▸ Work instruction: Which lines run from the one containing "image of serous" to the end of the records? Write them out exactly, both ends included, and nothing else.

Record extracts Start Marker

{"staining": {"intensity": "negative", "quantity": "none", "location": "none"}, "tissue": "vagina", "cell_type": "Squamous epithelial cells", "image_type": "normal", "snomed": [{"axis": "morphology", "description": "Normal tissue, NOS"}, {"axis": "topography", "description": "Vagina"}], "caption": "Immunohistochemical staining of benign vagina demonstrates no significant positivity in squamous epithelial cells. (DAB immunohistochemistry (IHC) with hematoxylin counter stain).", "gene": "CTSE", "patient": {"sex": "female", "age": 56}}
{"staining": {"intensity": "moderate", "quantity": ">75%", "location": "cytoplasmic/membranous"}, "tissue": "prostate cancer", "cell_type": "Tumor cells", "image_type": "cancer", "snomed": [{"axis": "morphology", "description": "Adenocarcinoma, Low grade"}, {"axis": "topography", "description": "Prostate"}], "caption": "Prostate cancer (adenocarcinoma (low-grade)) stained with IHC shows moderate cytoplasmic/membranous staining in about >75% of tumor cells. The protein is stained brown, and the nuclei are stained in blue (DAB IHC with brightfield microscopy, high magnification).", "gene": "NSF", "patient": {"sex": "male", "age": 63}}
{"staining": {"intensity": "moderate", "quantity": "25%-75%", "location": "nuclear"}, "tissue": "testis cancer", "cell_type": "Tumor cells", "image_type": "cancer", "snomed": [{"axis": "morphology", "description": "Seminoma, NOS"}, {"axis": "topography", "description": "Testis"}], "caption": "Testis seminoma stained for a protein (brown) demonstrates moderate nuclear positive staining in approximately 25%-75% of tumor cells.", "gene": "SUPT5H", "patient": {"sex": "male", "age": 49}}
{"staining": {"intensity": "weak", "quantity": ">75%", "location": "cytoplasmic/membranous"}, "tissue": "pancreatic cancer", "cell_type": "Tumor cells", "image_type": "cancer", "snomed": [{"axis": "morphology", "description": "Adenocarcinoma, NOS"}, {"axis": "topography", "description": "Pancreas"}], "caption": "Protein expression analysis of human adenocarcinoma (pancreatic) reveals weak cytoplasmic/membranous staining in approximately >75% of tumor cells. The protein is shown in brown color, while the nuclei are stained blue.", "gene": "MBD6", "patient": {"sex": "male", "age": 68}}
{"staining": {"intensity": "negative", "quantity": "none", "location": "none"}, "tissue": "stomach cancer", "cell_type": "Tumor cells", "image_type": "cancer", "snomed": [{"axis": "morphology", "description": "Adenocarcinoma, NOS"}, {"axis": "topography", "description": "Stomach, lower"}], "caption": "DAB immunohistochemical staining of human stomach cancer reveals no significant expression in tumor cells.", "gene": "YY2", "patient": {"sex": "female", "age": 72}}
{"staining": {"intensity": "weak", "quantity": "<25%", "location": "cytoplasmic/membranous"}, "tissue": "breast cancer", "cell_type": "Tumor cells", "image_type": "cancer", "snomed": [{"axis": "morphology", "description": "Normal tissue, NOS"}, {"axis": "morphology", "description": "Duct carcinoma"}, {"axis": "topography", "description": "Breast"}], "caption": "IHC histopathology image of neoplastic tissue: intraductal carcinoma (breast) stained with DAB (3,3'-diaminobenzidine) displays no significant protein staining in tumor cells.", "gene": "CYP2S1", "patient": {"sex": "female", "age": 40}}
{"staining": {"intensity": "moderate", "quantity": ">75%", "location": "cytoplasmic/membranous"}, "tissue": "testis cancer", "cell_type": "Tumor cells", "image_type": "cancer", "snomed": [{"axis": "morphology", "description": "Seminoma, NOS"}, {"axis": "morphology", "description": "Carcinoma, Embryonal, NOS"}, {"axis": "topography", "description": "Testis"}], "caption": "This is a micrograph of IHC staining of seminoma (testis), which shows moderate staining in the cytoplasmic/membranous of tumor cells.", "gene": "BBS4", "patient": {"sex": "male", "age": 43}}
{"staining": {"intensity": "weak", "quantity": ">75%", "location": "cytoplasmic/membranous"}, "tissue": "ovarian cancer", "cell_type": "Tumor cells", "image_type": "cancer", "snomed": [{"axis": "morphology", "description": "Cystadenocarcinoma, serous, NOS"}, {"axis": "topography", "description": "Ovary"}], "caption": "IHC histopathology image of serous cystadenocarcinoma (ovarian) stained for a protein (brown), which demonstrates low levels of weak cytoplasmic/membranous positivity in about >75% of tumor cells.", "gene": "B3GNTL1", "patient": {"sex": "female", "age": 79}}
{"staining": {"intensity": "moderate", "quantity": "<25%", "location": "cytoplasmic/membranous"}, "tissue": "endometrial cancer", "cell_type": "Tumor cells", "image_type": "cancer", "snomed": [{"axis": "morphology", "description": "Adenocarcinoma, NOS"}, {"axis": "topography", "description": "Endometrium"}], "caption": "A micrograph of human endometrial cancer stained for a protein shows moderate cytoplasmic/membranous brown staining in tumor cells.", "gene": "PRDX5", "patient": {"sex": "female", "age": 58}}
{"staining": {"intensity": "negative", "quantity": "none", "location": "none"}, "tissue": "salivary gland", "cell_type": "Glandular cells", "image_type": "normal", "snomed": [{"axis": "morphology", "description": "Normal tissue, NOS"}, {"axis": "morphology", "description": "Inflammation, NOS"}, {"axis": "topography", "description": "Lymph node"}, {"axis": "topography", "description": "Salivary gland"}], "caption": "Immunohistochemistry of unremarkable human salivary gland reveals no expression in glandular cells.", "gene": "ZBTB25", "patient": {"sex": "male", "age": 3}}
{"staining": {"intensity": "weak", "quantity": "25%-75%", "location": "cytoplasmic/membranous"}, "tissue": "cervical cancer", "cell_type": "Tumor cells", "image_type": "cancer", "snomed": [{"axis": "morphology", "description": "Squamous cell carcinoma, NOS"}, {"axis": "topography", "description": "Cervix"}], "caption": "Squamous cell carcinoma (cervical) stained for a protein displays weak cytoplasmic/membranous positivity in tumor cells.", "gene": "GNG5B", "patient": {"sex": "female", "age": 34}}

Record extracts End Marker

▸ Solution for this task:
{"staining": {"intensity": "weak", "quantity": ">75%", "location": "cytoplasmic/membranous"}, "tissue": "ovarian cancer", "cell_type": "Tumor cells", "image_type": "cancer", "snomed": [{"axis": "morphology", "description": "Cystadenocarcinoma, serous, NOS"}, {"axis": "topography", "description": "Ovary"}], "caption": "IHC histopathology image of serous cystadenocarcinoma (ovarian) stained for a protein (brown), which demonstrates low levels of weak cytoplasmic/membranous positivity in about >75% of tumor cells.", "gene": "B3GNTL1", "patient": {"sex": "female", "age": 79}}
{"staining": {"intensity": "moderate", "quantity": "<25%", "location": "cytoplasmic/membranous"}, "tissue": "endometrial cancer", "cell_type": "Tumor cells", "image_type": "cancer", "snomed": [{"axis": "morphology", "description": "Adenocarcinoma, NOS"}, {"axis": "topography", "description": "Endometrium"}], "caption": "A micrograph of human endometrial cancer stained for a protein shows moderate cytoplasmic/membranous brown staining in tumor cells.", "gene": "PRDX5", "patient": {"sex": "female", "age": 58}}
{"staining": {"intensity": "negative", "quantity": "none", "location": "none"}, "tissue": "salivary gland", "cell_type": "Glandular cells", "image_type": "normal", "snomed": [{"axis": "morphology", "description": "Normal tissue, NOS"}, {"axis": "morphology", "description": "Inflammation, NOS"}, {"axis": "topography", "description": "Lymph node"}, {"axis": "topography", "description": "Salivary gland"}], "caption": "Immunohistochemistry of unremarkable human salivary gland reveals no expression in glandular cells.", "gene": "ZBTB25", "patient": {"sex": "male", "age": 3}}
{"staining": {"intensity": "weak", "quantity": "25%-75%", "location": "cytoplasmic/membranous"}, "tissue": "cervical cancer", "cell_type": "Tumor cells", "image_type": "cancer", "snomed": [{"axis": "morphology", "description": "Squamous cell carcinoma, NOS"}, {"axis": "topography", "description": "Cervix"}], "caption": "Squamous cell carcinoma (cervical) stained for a protein displays weak cytoplasmic/membranous positivity in tumor cells.", "gene": "GNG5B", "patient": {"sex": "female", "age": 34}}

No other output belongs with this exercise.